The order came after years of controversy, a massive closing of playgrounds in Florida last summer, and multiple studies that found arsenic leaches from the wood.

"What we know is that when rain penetrates the surface of the wood, it lifts the arsenic up to the surface," Williams said.

Williams said that is why health officials now believe CCA poses the greatest risk to children. They crawl across it, hang on it, and swing on it. They get arsenic all over their hands and then do what most children do -- put their hands, now treated with arsenic, in their mouths.

Adults can get sick too, from inhaling sawdust and absorbing arsenic through the skin. However, the most toxic risk of CCA-treated wood is when it is burned. Arsenic is released not only into the air, but it concentrates in the ashes.Just one tablespoon of ash contains a lethal dose of arsenic, which is how the Averett family found out how toxic the wood can be.

"I never really considered the difference in burning regular wood versus treated wood," Dan Averett said.

After building their deck, Averett burned the scraps and dumped the ashes in the pasture behind their home. Their cows ate the ashes, and the next day Averett noticed they were acting strangely.

"They were basically walking sideways, basically staggering while they walked," he said.

Within two days, nine cows were dead, and the couple's 2-year-old daughter, Amanda, who had been running barefoot in the yard, was sick.

"She was just doubling over [from the] cramping. She would just collapse and scream and cry," Jeanette Averett said.

Tests on Amanda, on the cows and the pasture confirmed high levels of arsenic.

"It was scary.

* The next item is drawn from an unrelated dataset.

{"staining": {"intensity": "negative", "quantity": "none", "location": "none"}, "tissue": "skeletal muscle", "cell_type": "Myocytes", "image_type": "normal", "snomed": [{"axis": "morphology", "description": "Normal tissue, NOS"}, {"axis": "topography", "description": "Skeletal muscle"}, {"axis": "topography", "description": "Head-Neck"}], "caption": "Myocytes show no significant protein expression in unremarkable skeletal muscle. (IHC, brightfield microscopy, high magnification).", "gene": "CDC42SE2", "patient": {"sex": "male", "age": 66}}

I didn't know how bad it was or what was going to happen," Averett said.

Amanda, now 8 years old, seems fine.

"It could have been her, because we wouldn't have gotten her away from the source, we wouldn't have known," Averett said. "We could have had a dead child instead of dead cows."

"People need to listen to the message, they need to take precautions," Williams said.

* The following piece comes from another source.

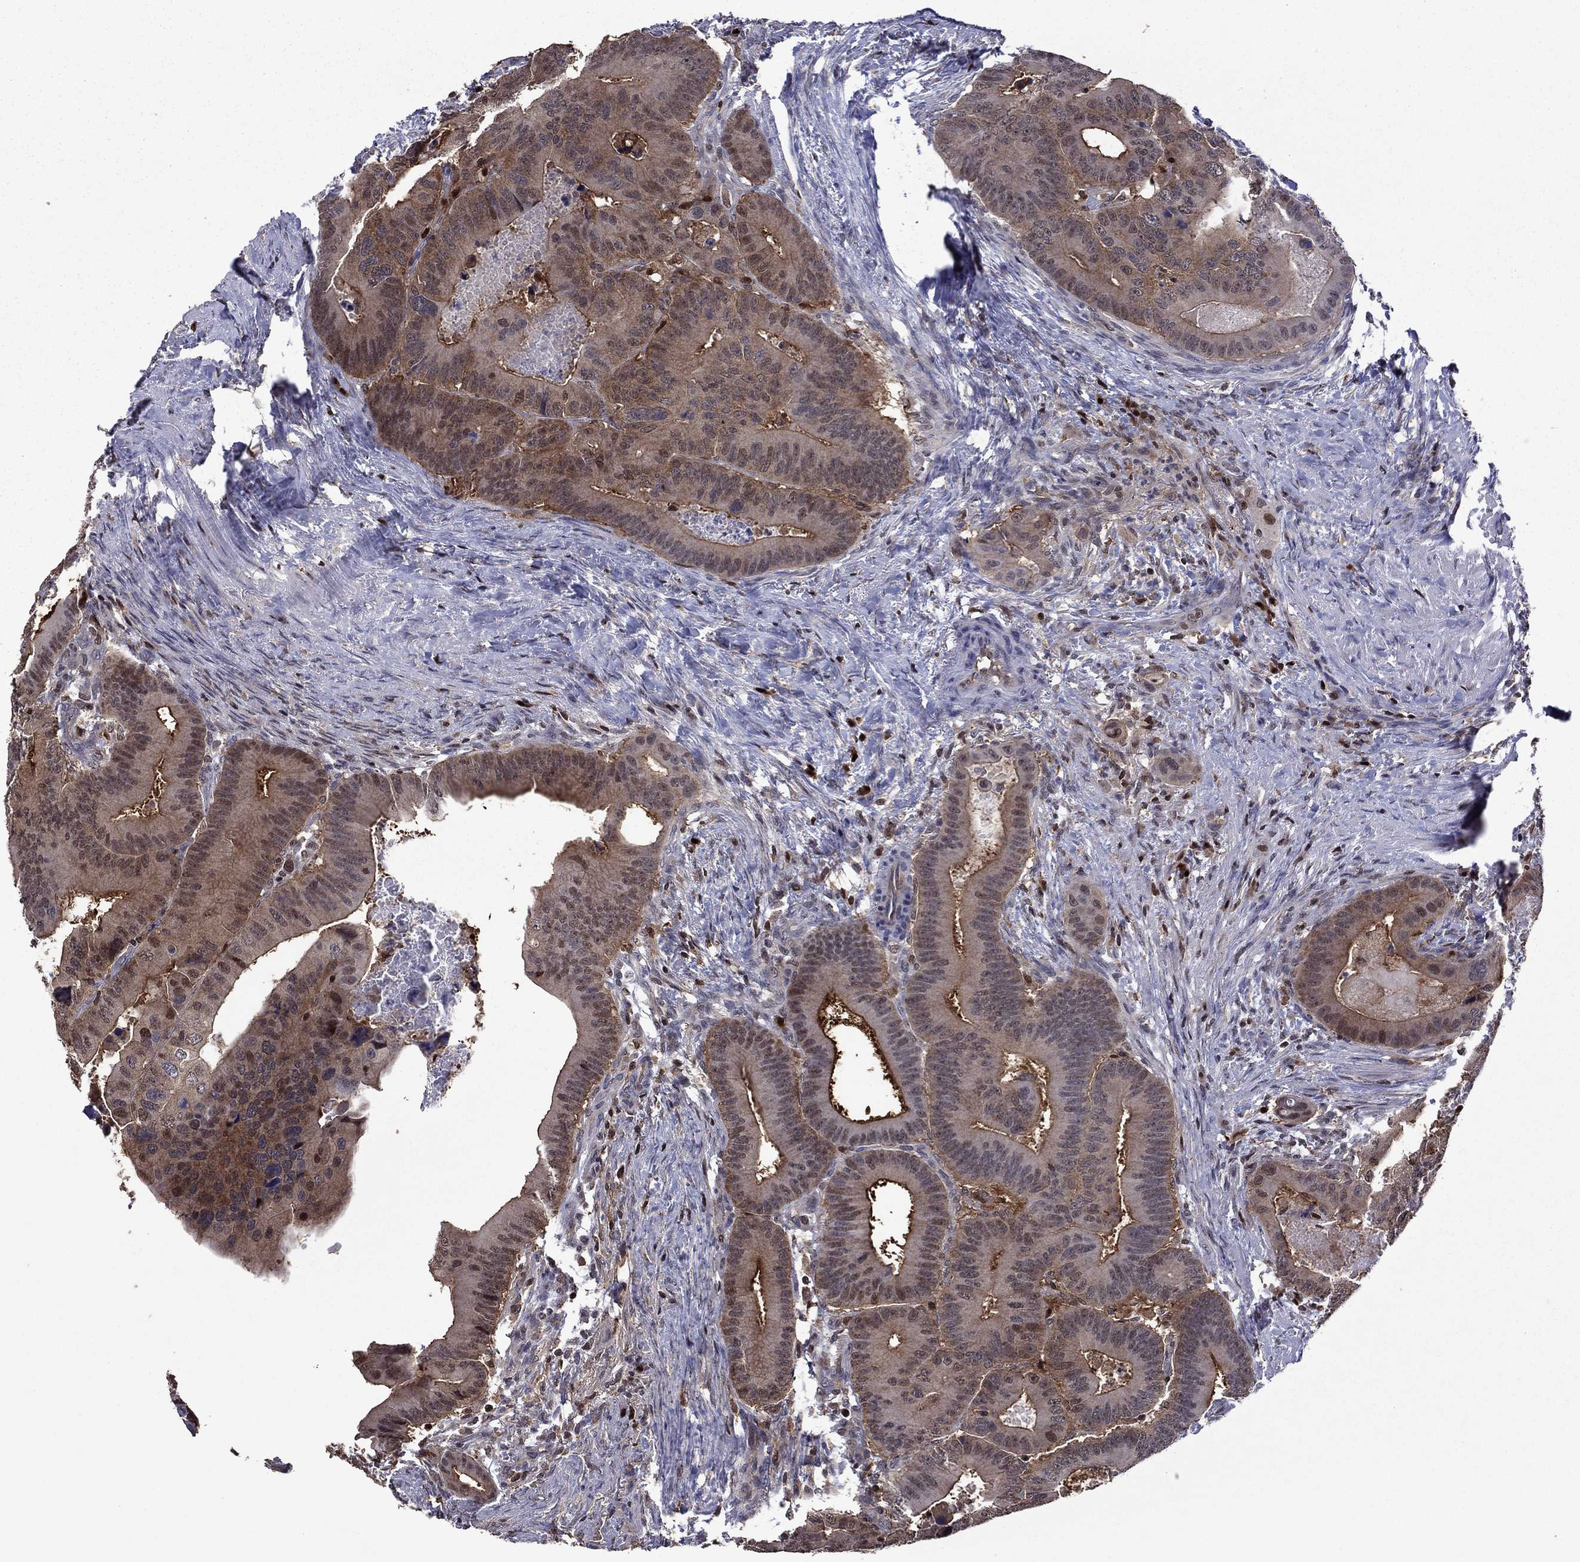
{"staining": {"intensity": "moderate", "quantity": "<25%", "location": "nuclear"}, "tissue": "colorectal cancer", "cell_type": "Tumor cells", "image_type": "cancer", "snomed": [{"axis": "morphology", "description": "Adenocarcinoma, NOS"}, {"axis": "topography", "description": "Rectum"}], "caption": "Immunohistochemistry staining of colorectal cancer, which exhibits low levels of moderate nuclear positivity in about <25% of tumor cells indicating moderate nuclear protein positivity. The staining was performed using DAB (3,3'-diaminobenzidine) (brown) for protein detection and nuclei were counterstained in hematoxylin (blue).", "gene": "APPBP2", "patient": {"sex": "male", "age": 64}}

The government is telling sellers that they need to alert consumers about the dangers of the wood when they buy it.If brochures are not available where the wood is sold, ask for that information.

The pressure-treated wood still being sold is tagged with some information, including a warning of the chemicals and a warning not to burn it.

Rather than removing existing playground structures or decks built with CCA-treated wood, the N.C. Division of Public Health

offers the following recommendations

to protect children, pets and others from possible arsenic exposure:

  • Seal existing treated-wood structures every 1 to 2 years with a weather-resistant coating of polyurethane or an oil-based, semi-transparent stain. Penetrating sealants form a barrier on the wood surface that can significantly reduce the amount of arsenic released from the wood while also protecting and preserving the wood.
  • Keep children and pets away from under-deck areas, where arsenic may have leached.
  • Make sure children wash their hands thoroughly after playing on wood structures, especially before eating or drinking.
  • Food should not come into direct contact with any treated wood. Cover tables with tablecloths.
  • Treated wood should not be used where it may come into direct or indirect contact with drinking water.
  • Do not sand CCA structures or power-wash by highly abrasive means.
  • Do not use CCA-treated wood for picnic tables, garden beds or compost bins, and do not grow edible plants near CCA-treated decks.
  • Do not burn CCA-treated wood, as toxic chemicals may be released in the smoke and become concentrated in the ashes.
  • Cut CCA-treated wood outdoors and wear a dust mask, goggles and gloves. Clean up all sawdust, scraps and other construction debris and dispose of in the trash.
  • After working with CCA-treated wood, wash exposed skin, especially hands, with soap and water before eating, drinking or using tobacco products. Wash work clothes separately from other household clothing before wearing them again.
  • Homeowners who are planning to add or repair a deck, playground or other outdoor structures should look for arsenic-free alternatives such as redwood, cedar, arsenic-free treated wood, plastics, composite materials or metal.